HASAN: What is it like listening to that now so many years later?

VEAL: It's surreal. You know, when this all came up - the interview - it made me think and realize I've been in Houston for 10 years.

HASAN: Although he didn't plan for it, Veal says coming to Houston created opportunities for him. He went back to school and earned his master's degree in education, and he's studying for his teacher's certification exam. Veal and his family are settled into a cozy, suburban home. He says Katrina allowed him to start fresh in a new place.

VEAL: It was an adjustment. It was a reality check. But I thank God for it, and I'm extremely appreciative, you know, for Houston, Texas. I really am.

HASAN: As much as he misses New Orleans, Veal says he finally feels at home here. For NPR News, I'm Syeda Hasan in Houston.

JULIE ROSE, BYLINE: And I'm Julie Rose in Utah. Of the 600 or so people evacuated here from New Orleans, only a few dozen remain in the Salt Lake City area, including Ernest Timmons.

ERNEST TIMMONS: They can accumulate to this type of environment. This is very different from New Orleans.

ROSE: It would be hard to find a place more different from New Orleans than the arid mountains of Salt Lake City. And Timmons, who's 66 and divorced, isn't exactly a bon vivant, but he misses the New Orleans nightlife, the conviviality, the food.

TIMMONS: The food's rather bland. New Orleans' is pretty spicy. You know, the food is part of the culture of New Orleans because people like to eat. They like to get together.

ROSE: Which brings us to maybe the biggest difference - here, blacks make up less than 2 percent of the population.

So how often do you see another African-American during the week?

TIMMONS: Well, when I come to church. That's about it.

UNIDENTIFIED WOMAN: Good morning, again.

TIMMONS: Good morning, Gretchen (ph). How you doing, sugar? Thank you.

UNIDENTIFIED WOMAN: Good to see you.

TIMMONS: Thank you.

ROSE: Timmons found the congregation that's become his family soon after arriving. Pastor France Davis of Calvary Baptist Church visited the National Guard training camp where the evacuees were being housed and held services. Timmons joined the church choir. Pastor Davis was impressed with Timmons' drive and offered him a job helping other evacuees settle in. That position lasted a couple of years and inspired Timmons to get his master's degree in social work. He's now employed full-time at a mental health agency. One reason Timmons has outlasted most of the others is his adaptability.

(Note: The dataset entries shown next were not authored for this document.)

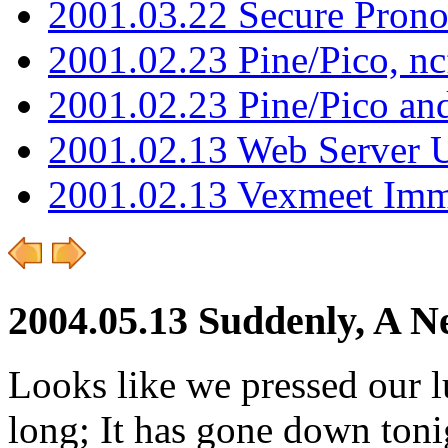
2001.03.22 Secure Pron
2001.02.23 Pine/Pico, n
2001.02.23 Pine/Pico an
2001.02.13 Web Server 
2001.02.13 Vexmeet Imm
2004.05.13 Suddenly, A N
Looks like we pressed our lu
long; It has gone down toni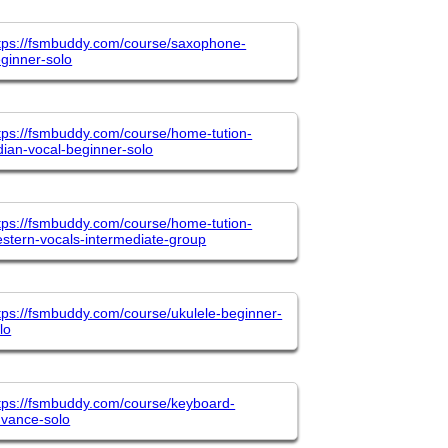
tps://fsmbuddy.com/course/saxophone-
ginner-solo
tps://fsmbuddy.com/course/home-tution-
dian-vocal-beginner-solo
tps://fsmbuddy.com/course/home-tution-
stern-vocals-intermediate-group
tps://fsmbuddy.com/course/ukulele-beginner-
lo
tps://fsmbuddy.com/course/keyboard-
vance-solo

He lived a lot of places during 10 years in the Air Force as a young man, saw a lot of storms.

TIMMONS: Storms come. Storms go. But that's life.

ROSE: Pastor France Davis is convinced Timmons is better off for sticking around.

FRANCE DAVIS: In terms of his lifestyle and housing and those sorts of things that is available here is much more decent and much more affordable than it was for them in New Orleans.

ROSE: Sure, Timmons says he misses his hometown, but he's never really considered going back, except for an occasional visit. His parents have passed away and his siblings are scattered around the South, so there's really not much for him to go home to.

TIMMONS: And I feel like I was brought here by God, so I'm OK.